El nuevo propietario, un magnate neoyorquino dedicado a la industria de los cosméticos, quedó muy satisfecho con la transacción, y la octogenaria "muy emocionada", según confesó en la rueda de prensa posterior a la subasta.
A partir de entonces, la dorada Adele Bloch-Bauer posa en alguna importante pared rodeada de cosméticos, siempre joven, siempre triste y amarilla, mientras su sobrina acumula toda la humillación de sus antepasados en una caja fuerte, mostrando una avaricia casi a la altura de la que sintió Hitler al pretender erigir, con los cuadros robados, el museo más deslumbrante del mundo.


COMO PONERSE UNAS MEDIAS

En un burdel de París
Mientras esa mujer siga, frente a Monsieur Lautrec, deslizando la media negra en su interminable ascenso con la misma calma y precisión con la que se ajustaría una horquilla en su peinado, nuestra ignorancia sobre lo que es la intimidad seguirá intacta.

Yvette
Al pintor le entusiasmaban las bailarinas, el alcohol, el fulgor mortecino de los burdeles y la enigmática anatomía de los caballos. No tuvo más que dejar envejecer a Yvette Guilbert para encontrar el objeto más perfecto que la naturaleza le pudiera ofrecer a su obsesivo pincel.


Dans le lit
El punto de vista es difícil, como si la escena estuviera dibujada desde la perspectiva de un perro -quizás el de la chica- que quisiera subirse a la cama y avisarles del peligro.
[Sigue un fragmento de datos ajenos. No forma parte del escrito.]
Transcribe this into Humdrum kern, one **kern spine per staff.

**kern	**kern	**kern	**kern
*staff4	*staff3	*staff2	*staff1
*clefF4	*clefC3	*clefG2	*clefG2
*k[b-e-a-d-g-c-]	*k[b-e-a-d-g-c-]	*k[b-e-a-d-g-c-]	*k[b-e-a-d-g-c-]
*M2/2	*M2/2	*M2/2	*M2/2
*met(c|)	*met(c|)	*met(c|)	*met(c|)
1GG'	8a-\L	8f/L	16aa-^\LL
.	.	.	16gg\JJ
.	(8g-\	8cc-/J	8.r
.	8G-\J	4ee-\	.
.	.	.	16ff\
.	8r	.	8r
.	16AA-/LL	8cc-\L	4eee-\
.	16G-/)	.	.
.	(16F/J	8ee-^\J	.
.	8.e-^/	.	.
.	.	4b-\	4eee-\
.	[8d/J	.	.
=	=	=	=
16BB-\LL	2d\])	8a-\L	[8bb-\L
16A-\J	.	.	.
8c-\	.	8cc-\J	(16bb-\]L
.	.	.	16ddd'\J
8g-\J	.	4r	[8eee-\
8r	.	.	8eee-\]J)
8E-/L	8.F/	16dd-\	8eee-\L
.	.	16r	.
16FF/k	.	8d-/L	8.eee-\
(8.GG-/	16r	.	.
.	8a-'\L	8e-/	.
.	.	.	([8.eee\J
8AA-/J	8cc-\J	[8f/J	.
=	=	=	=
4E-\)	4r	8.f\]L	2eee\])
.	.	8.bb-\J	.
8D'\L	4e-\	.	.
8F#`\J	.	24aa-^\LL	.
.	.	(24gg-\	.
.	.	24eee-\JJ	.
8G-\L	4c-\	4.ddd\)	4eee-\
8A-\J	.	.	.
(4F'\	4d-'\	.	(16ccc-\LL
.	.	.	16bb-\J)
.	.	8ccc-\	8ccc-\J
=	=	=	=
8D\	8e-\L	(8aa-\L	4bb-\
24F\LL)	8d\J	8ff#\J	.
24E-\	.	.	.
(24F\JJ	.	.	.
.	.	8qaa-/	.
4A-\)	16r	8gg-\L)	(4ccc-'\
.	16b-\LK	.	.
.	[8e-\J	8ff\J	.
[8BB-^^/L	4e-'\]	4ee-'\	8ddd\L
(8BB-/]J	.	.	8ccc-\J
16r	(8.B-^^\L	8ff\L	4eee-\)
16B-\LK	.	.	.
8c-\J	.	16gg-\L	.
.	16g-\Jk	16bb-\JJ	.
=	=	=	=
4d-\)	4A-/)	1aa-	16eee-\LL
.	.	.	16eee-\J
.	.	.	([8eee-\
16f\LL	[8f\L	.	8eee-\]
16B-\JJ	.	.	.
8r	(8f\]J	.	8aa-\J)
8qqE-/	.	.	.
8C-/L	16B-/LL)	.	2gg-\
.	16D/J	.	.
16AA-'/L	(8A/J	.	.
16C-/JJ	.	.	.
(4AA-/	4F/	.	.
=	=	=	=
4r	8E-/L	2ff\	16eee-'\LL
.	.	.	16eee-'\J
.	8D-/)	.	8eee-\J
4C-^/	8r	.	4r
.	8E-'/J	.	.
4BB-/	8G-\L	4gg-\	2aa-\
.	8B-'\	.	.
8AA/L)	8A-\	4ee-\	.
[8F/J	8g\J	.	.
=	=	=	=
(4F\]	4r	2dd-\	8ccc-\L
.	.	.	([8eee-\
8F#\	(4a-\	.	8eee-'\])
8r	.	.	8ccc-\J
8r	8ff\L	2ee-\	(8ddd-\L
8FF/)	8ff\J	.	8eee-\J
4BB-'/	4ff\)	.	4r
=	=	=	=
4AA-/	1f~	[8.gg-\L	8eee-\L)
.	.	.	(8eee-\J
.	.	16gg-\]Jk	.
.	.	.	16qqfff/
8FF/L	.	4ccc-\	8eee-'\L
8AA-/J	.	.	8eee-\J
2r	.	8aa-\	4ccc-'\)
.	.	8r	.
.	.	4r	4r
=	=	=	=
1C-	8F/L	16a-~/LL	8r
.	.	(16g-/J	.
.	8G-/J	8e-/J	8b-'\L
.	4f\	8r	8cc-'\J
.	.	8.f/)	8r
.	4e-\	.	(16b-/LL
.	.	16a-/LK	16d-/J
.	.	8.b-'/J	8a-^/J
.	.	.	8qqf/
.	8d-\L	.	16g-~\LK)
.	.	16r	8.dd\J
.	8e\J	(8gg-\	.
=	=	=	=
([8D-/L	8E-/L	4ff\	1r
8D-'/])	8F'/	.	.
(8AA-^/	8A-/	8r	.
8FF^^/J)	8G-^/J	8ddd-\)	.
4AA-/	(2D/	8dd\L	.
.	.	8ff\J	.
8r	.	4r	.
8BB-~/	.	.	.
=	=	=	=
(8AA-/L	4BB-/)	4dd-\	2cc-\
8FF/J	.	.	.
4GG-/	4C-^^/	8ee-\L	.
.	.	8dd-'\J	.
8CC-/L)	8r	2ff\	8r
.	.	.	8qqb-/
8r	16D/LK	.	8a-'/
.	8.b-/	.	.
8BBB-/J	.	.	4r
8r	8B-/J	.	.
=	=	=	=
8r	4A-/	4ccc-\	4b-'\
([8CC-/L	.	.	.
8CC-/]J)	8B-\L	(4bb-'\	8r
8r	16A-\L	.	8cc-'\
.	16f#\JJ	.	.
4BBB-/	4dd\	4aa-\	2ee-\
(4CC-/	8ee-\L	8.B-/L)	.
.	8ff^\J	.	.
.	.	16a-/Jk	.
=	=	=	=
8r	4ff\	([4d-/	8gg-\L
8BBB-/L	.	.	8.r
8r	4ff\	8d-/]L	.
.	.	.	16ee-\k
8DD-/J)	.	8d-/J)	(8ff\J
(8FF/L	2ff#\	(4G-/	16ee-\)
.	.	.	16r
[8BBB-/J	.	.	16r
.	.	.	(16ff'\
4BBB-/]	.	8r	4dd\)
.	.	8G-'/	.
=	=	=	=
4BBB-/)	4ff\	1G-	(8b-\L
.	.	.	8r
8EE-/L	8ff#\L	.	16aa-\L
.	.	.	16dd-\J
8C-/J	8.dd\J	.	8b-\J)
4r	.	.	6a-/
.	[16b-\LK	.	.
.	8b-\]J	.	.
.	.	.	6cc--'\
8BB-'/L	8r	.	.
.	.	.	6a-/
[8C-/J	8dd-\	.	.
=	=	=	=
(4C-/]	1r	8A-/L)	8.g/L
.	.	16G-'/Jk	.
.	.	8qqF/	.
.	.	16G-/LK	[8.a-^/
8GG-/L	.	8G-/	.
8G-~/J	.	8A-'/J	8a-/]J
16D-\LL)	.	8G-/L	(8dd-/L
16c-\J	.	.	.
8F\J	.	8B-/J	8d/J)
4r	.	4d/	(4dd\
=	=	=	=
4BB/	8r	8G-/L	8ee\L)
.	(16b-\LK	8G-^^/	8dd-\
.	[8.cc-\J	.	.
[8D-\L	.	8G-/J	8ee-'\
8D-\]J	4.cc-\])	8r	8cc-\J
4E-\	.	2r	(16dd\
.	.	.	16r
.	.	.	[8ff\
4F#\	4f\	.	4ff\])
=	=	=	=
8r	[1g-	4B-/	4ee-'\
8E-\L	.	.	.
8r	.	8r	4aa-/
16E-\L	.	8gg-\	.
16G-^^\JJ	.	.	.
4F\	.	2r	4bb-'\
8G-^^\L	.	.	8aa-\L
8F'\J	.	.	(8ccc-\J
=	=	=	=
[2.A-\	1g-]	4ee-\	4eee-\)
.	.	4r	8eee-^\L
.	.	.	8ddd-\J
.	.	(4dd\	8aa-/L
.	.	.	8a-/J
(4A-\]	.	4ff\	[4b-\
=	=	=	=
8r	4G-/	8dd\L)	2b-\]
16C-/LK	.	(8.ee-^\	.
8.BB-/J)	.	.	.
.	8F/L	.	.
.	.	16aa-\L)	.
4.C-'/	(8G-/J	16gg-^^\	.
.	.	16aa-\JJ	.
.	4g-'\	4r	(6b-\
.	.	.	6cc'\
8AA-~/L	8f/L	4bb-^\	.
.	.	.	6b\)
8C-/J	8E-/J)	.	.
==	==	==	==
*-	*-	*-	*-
La colcha grita con sus pigmentos imposibles y la luz de la ventana acaba de romperse en mil pedazos, mientras los durmientes reposan totalmente ajenos a la pasión de esta pintura aparentemente tan desapasionada.

La mirada del otro
Jane Avril solo fue Jane Avril mientras vivió el hombre de piernas cortas que le sacó todo el brillo a su figura. El resto de su vida lo entregó a un hombre que la dejó sin dinero y sin identidad. Murió paupérrima en un asilo de ancianos llamándose Jeanne Boudon, como se llamaba antes de conocer a Toulouse.